InfiniBand has several advantages over Ethernet-based data delivery networks in financial services. Because of the volume of relatively short messages that have to be exchanged on financial information networks, demands on the I/O subsystem represent a large part of the capacity challenge in these systems. The context switches and data copies that are needed as data moves from the source system to its destination system using TCP over Ethernet introduce latencies and computational loads that can quickly overwhelm the system, causing delays and leading to missed trading opportunities.
A common messaging architecture in this industry is publish/subscribe, or pub/sub. Pub/sub is a loosely-coupled, flexible messaging paradigm where a set of data sources (the publishers) broadcast information on specific topics, and a set of data consumers (subscribers) receive information on topics of interest to them. The subscribers and publishers needn't know about one another, and individual subscribers and publishers may come and go as they please without interrupting the operation of the rest of the participants in the data exchange.
As Ken Barnes, VP of Business and Planning at Wombat, explains, "If you go into the datacenter behind any major trading operation (be it Merrill's equity trading desk, or a stock exchange, or a hedge fund, for example) what you'll find is a row of cabinets housing hundreds of interconnected nodes. You might have a hundred of them publishing normalized data received from dozens of financial markets they participate in (stock exchanges, derivative exchanges, foreign exchange markets, etc). And you'll have a hundred(s) of other servers consuming that data to run their trading algorithms and analytical applications."
InfiniBand allows Wombat's middleware to facilitate the transfer of data between publishers and subscribers using RDMA, bypassing context switches and data copies in the producing and consuming applications. This bypass reduces load on the computers involved in the exchange and also reduces the time it takes for information to reach its intended application on a particular machine.

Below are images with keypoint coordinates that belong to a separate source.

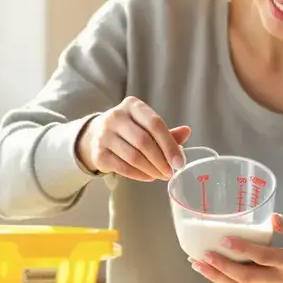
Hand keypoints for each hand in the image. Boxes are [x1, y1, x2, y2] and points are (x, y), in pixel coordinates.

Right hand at [77, 96, 191, 180]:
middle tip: (170, 172)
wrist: (95, 135)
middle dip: (161, 160)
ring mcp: (104, 135)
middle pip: (144, 142)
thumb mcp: (146, 125)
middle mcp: (116, 117)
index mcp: (133, 106)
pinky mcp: (98, 153)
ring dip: (151, 170)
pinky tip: (148, 176)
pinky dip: (139, 175)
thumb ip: (166, 132)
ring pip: (134, 156)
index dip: (169, 145)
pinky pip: (123, 167)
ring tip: (161, 175)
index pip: (155, 124)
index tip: (179, 162)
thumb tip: (187, 132)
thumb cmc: (129, 130)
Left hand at [191, 214, 282, 282]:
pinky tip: (212, 270)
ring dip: (217, 277)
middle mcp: (281, 280)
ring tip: (198, 265)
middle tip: (201, 255)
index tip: (225, 240)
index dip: (244, 250)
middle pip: (246, 278)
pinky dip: (226, 281)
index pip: (264, 257)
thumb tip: (272, 218)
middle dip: (221, 267)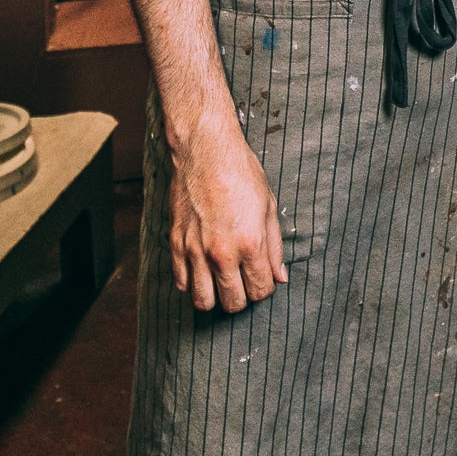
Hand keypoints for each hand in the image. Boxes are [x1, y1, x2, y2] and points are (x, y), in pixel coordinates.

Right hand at [167, 116, 288, 313]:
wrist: (206, 152)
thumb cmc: (241, 174)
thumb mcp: (268, 207)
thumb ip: (274, 247)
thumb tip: (280, 277)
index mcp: (250, 244)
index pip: (260, 291)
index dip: (265, 289)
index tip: (262, 279)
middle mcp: (222, 253)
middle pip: (233, 303)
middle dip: (243, 298)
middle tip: (244, 282)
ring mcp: (195, 251)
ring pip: (203, 301)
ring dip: (216, 297)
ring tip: (222, 282)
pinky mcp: (176, 245)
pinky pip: (182, 283)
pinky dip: (193, 284)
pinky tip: (203, 271)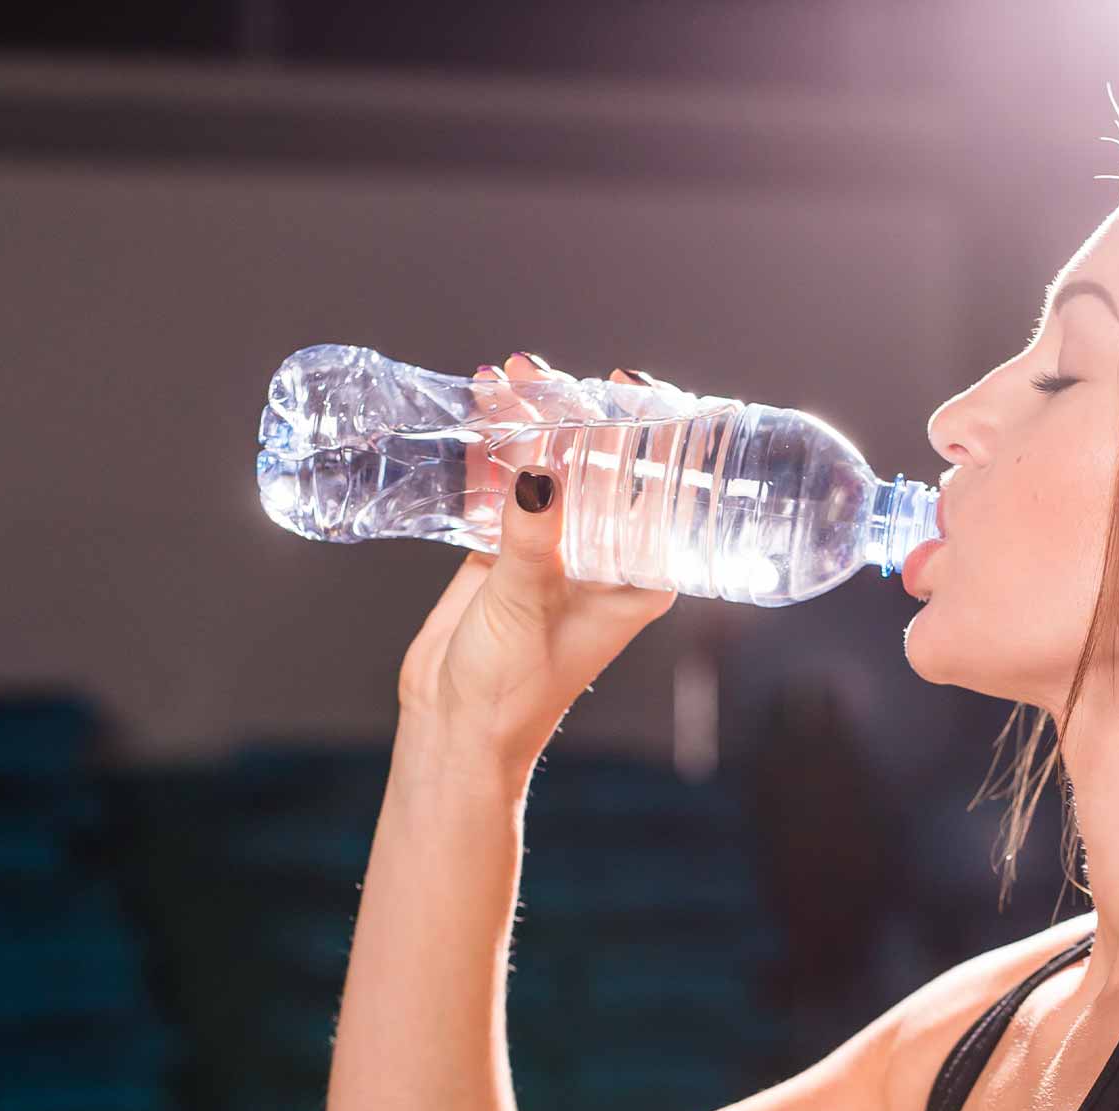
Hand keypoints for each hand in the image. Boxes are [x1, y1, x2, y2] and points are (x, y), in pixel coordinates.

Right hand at [395, 352, 688, 776]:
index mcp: (640, 573)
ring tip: (509, 376)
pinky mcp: (507, 547)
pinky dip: (496, 445)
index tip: (631, 384)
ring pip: (554, 466)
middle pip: (605, 464)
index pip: (663, 485)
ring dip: (532, 420)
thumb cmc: (513, 689)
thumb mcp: (526, 606)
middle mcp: (605, 554)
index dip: (653, 429)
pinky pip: (508, 483)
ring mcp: (556, 547)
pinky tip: (482, 404)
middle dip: (579, 413)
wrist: (455, 727)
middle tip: (548, 375)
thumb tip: (539, 471)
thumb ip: (532, 539)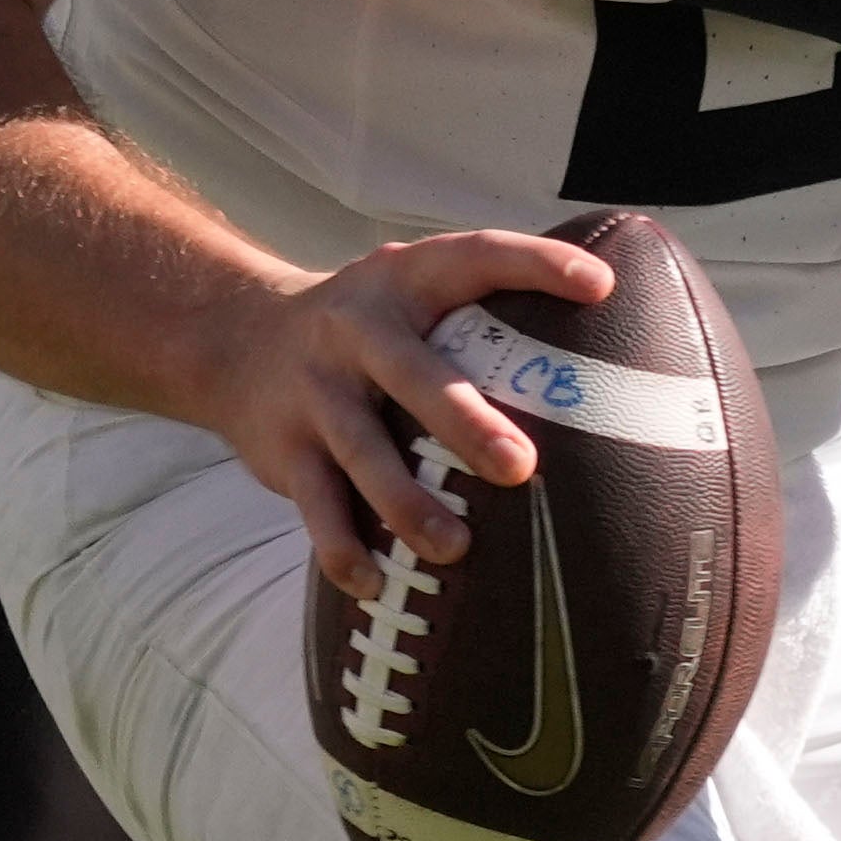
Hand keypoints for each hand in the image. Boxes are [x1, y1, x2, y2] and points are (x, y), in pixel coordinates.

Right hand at [196, 229, 617, 604]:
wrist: (232, 339)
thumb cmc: (364, 330)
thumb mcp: (409, 296)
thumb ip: (480, 316)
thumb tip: (607, 359)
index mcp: (402, 282)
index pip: (474, 257)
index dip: (535, 264)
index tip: (599, 286)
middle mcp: (355, 330)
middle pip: (412, 373)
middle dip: (464, 420)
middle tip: (521, 466)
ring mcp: (316, 391)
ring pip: (362, 452)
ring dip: (407, 502)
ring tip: (454, 546)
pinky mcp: (284, 450)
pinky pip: (316, 508)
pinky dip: (343, 549)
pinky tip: (373, 584)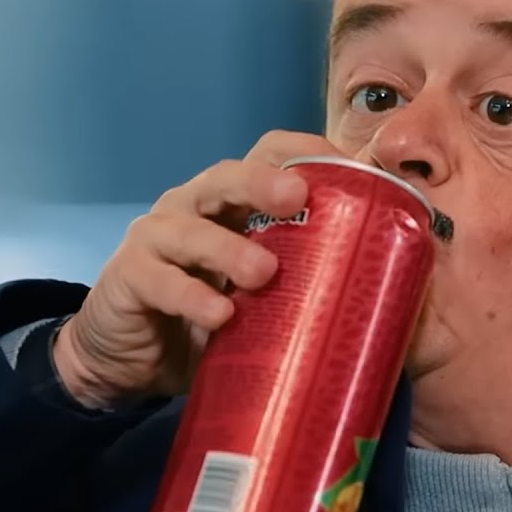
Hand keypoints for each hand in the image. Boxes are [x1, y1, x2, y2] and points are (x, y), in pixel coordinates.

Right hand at [53, 131, 344, 407]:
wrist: (129, 360)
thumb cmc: (208, 320)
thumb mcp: (260, 297)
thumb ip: (301, 281)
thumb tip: (383, 286)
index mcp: (231, 203)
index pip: (265, 155)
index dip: (304, 151)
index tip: (349, 169)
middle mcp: (191, 207)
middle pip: (224, 177)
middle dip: (261, 182)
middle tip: (296, 197)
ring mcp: (155, 238)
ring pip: (190, 229)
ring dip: (228, 249)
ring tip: (263, 274)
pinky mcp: (128, 276)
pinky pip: (160, 280)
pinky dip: (191, 297)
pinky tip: (219, 316)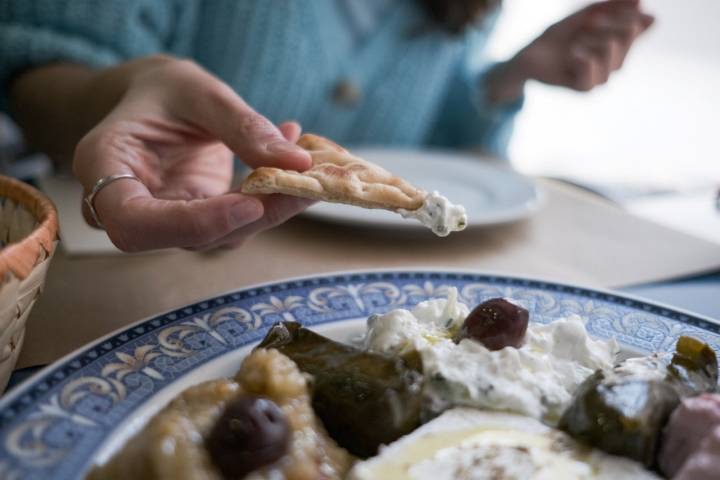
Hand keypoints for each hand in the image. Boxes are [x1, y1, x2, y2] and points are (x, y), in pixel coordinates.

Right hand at [73, 56, 313, 251]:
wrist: (158, 102)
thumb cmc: (164, 90)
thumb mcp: (198, 91)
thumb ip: (242, 126)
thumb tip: (296, 162)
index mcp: (103, 167)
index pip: (136, 223)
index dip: (194, 225)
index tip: (250, 205)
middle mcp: (129, 206)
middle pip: (188, 236)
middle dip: (252, 217)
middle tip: (306, 184)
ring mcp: (164, 220)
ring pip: (220, 236)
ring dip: (272, 211)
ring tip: (313, 171)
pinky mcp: (197, 222)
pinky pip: (237, 222)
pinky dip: (273, 200)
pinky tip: (297, 165)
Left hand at [488, 0, 653, 101]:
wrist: (529, 57)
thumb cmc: (557, 38)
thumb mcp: (582, 17)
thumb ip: (608, 8)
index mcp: (614, 43)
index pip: (634, 29)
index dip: (633, 18)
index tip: (629, 6)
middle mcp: (610, 62)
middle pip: (624, 45)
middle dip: (614, 28)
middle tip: (593, 20)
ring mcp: (598, 77)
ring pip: (613, 63)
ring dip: (598, 43)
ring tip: (581, 35)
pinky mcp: (581, 87)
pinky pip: (592, 80)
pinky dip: (586, 63)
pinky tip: (575, 53)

Another benefit to this approach shows up when messages are dropped by subscribers. Typically when a subscriber becomes overloaded, or network service is interrupted, messages of interest to the subscriber are dropped. When the subscriber recovers, it has to ask the publisher for a data recap so it can catch up to the current state. This can be problematic for large recaps that can trigger subscriber overloads, dropping recapped messages, requiring additional recaps, and so on. This kind of "recap storm" causes congestion in the network, and can overload the publisher, thus causing problems for other subscribers not involved in the original problem.
Wombat's Data Fabric exploits RDMA to allow subscribers to get the data they need on-demand by reading it directly from the publisher's memory. A subscriber that dropped messages can consume the missed messages -- at a rate it determines -- directly from the publisher with no risk of being overwhelmed by the response and no knock on effect to other subscribers.